▶ _CONSIGNE_
Citez mot pour mot, s'il vous plaît, le passage du texte sur Moneyhouse qui commence par « Que s’est-il passé » et se poursuit jusqu'à « données en cause. ».

▶ _EXTRAIT À LIRE_
- - - - -

Moneyhouse collecte et publie des données personnelles à votre insu : explications détaillées
Il y a plusieurs semaines, le Préposé fédéral à la protection des données et à la transparence (PFPDT) a demandé au Tribunal administratif fédéral (TAF) des mesures d’urgence (appelées en droit “mesures superprovisionnelles”) à l’encontre du site web Moneyhouse.ch. Le TAF avait dans un premier temps accédé à la demande du PFPDT, avant de lever ces mesures d’urgence plus tôt cette semaine. Moneyhouse est donc de retour aux affaires.
Que s’est-il passé avec le PFPDT et le TAF ?
Après avoir reçu plusieurs plaintes et/ou demandes de la part de citoyens suisses, le PFPDT a ouvert une procédure d’établissement des faits selon l’art. 29 de la loi fédérale sur la protection des données (LPD) afin de déterminer s’il y a lieu de rédiger une recommandation quant au traitement de données en cause.

- - - - -

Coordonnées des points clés

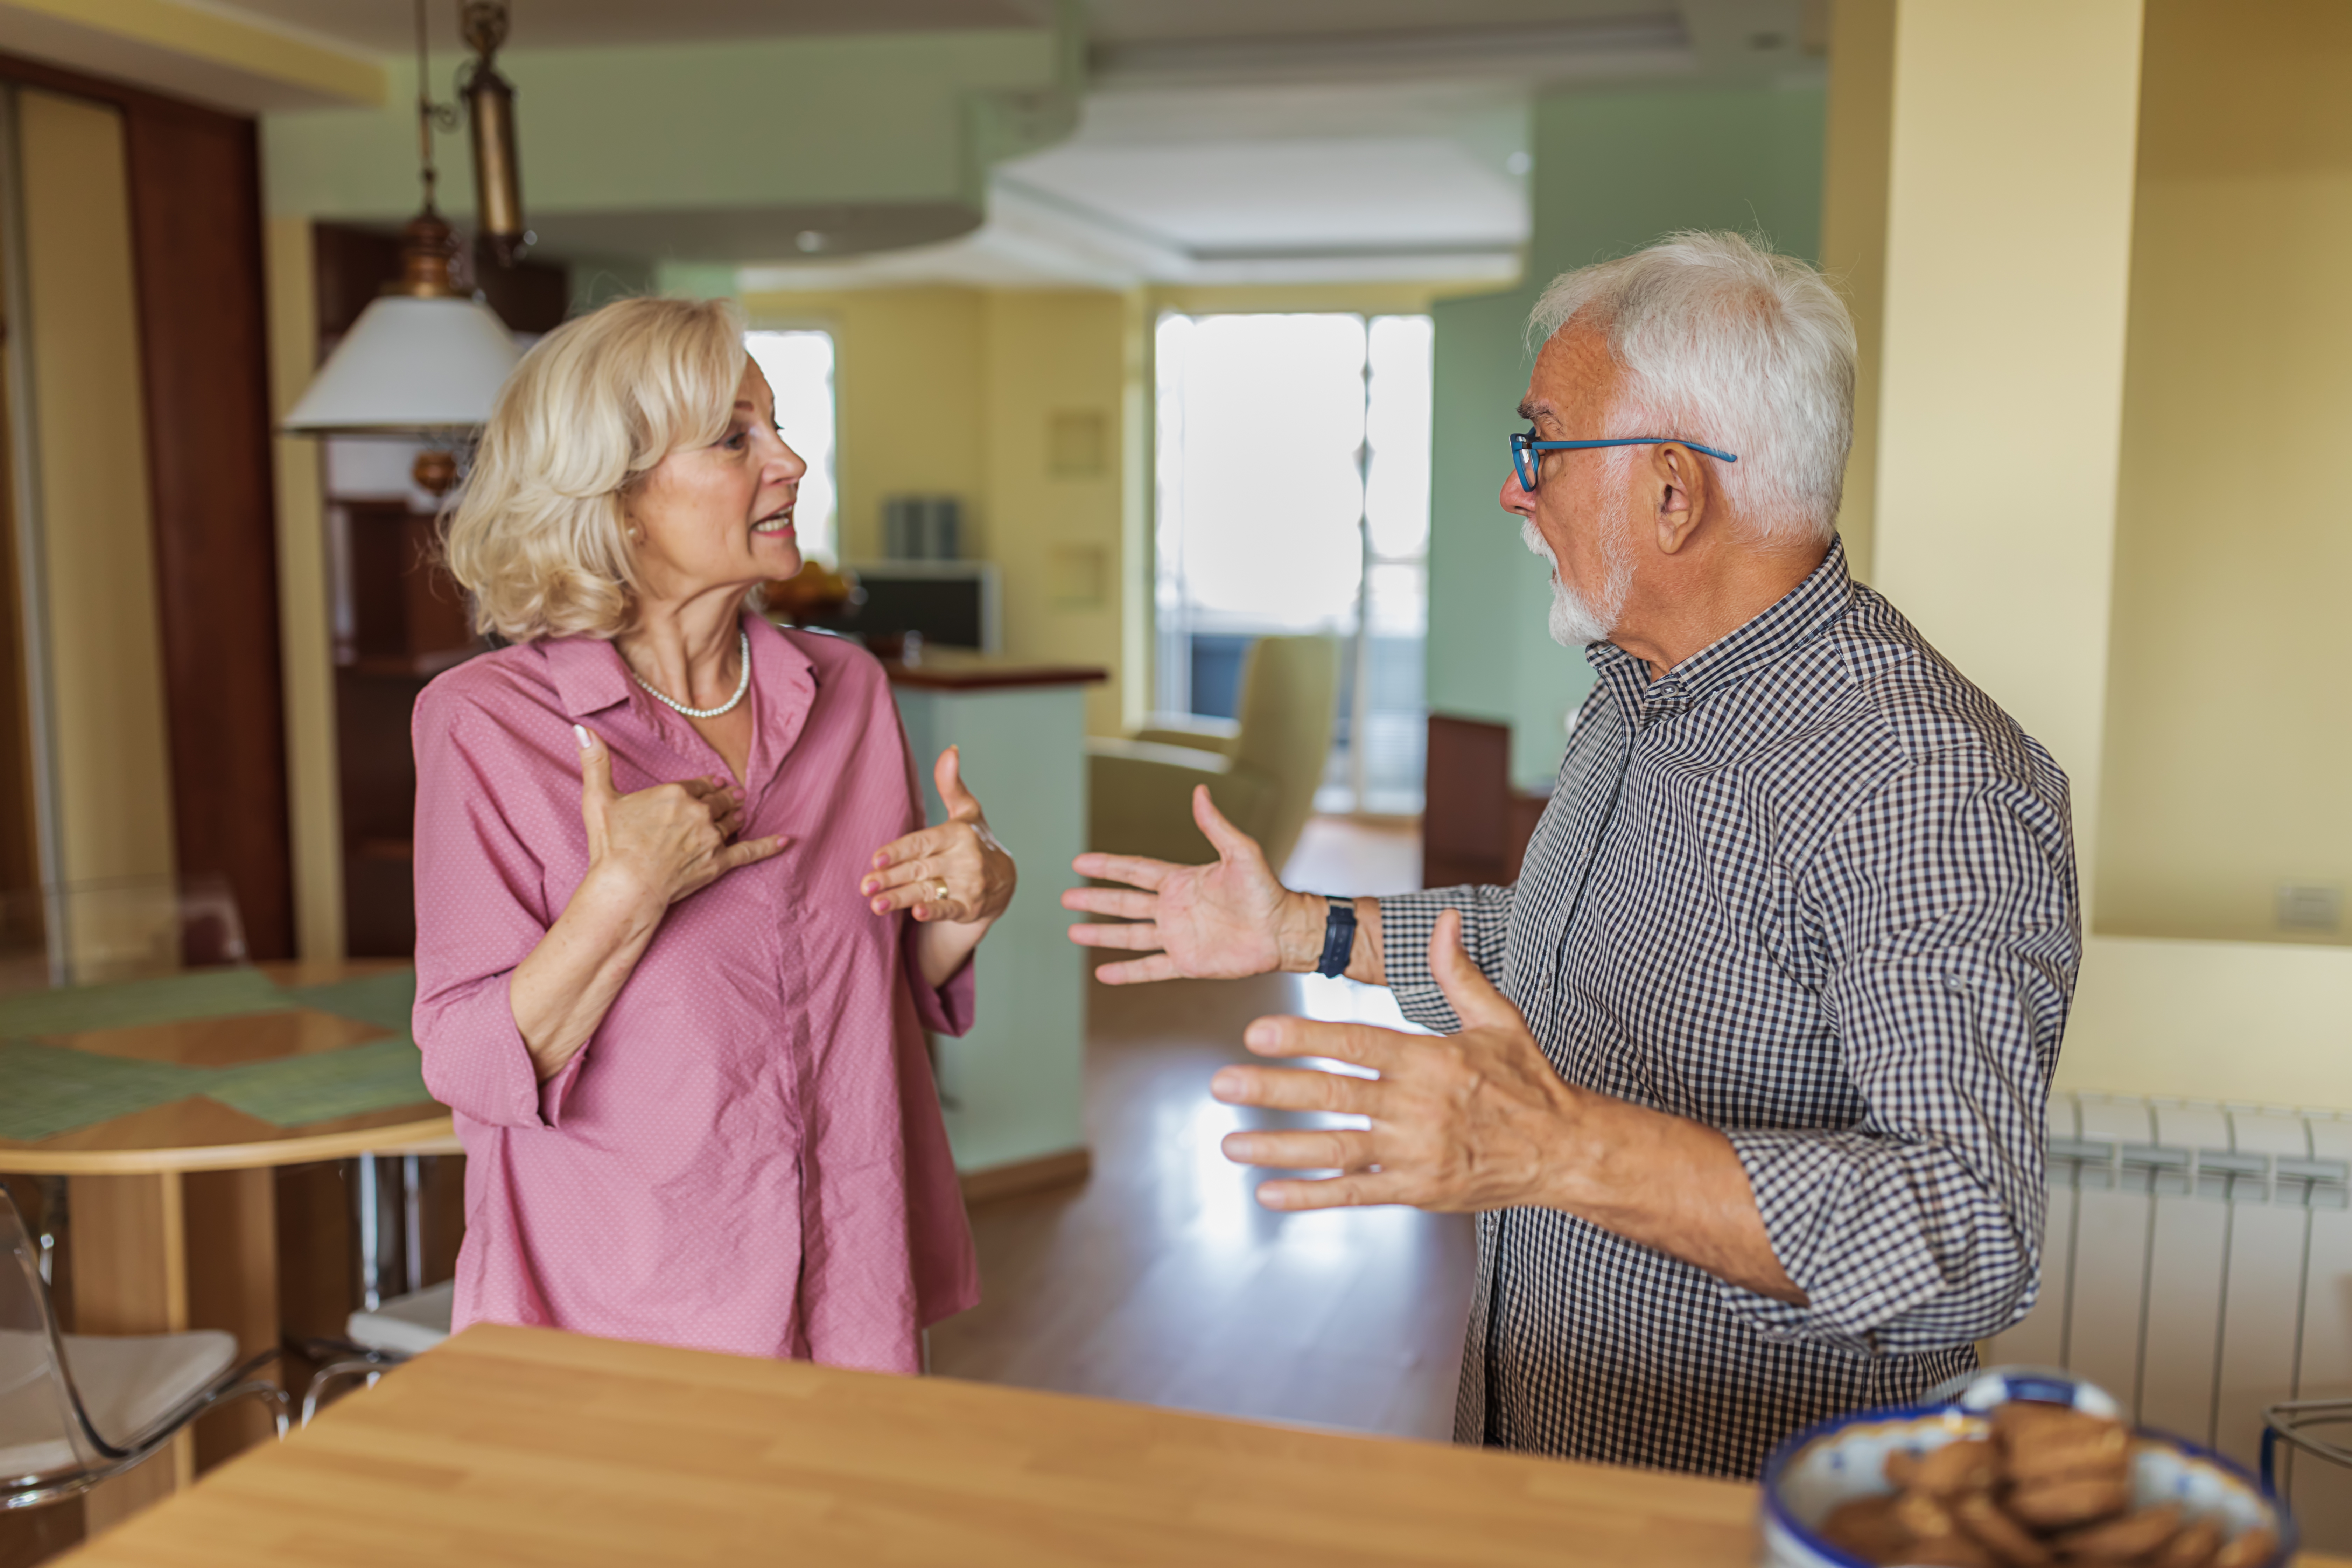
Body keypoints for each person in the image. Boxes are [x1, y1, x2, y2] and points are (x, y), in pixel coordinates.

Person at [1066, 231, 2077, 1477]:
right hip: (1538, 1443)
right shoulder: (1632, 691)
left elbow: (1964, 1232)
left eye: (1538, 443)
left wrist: (1561, 1151)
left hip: (1734, 1508)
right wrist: (1304, 931)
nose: (1514, 488)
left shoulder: (1924, 781)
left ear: (1673, 492)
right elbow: (1552, 958)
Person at [414, 296, 1015, 1372]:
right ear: (621, 496)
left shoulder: (849, 692)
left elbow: (865, 986)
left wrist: (964, 905)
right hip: (620, 1306)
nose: (789, 461)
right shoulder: (489, 723)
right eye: (737, 437)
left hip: (847, 1275)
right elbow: (465, 1060)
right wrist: (624, 894)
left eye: (777, 427)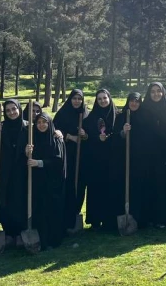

- - - - -

▶ _SOLUTION ATTENDUE_
Que s’est-il passé avec le PFPDT et le TAF ?
Après avoir reçu plusieurs plaintes et/ou demandes de la part de citoyens suisses, le PFPDT a ouvert une procédure d’établissement des faits selon l’art. 29 de la loi fédérale sur la protection des données (LPD) afin de déterminer s’il y a lieu de rédiger une recommandation quant au traitement de données en cause.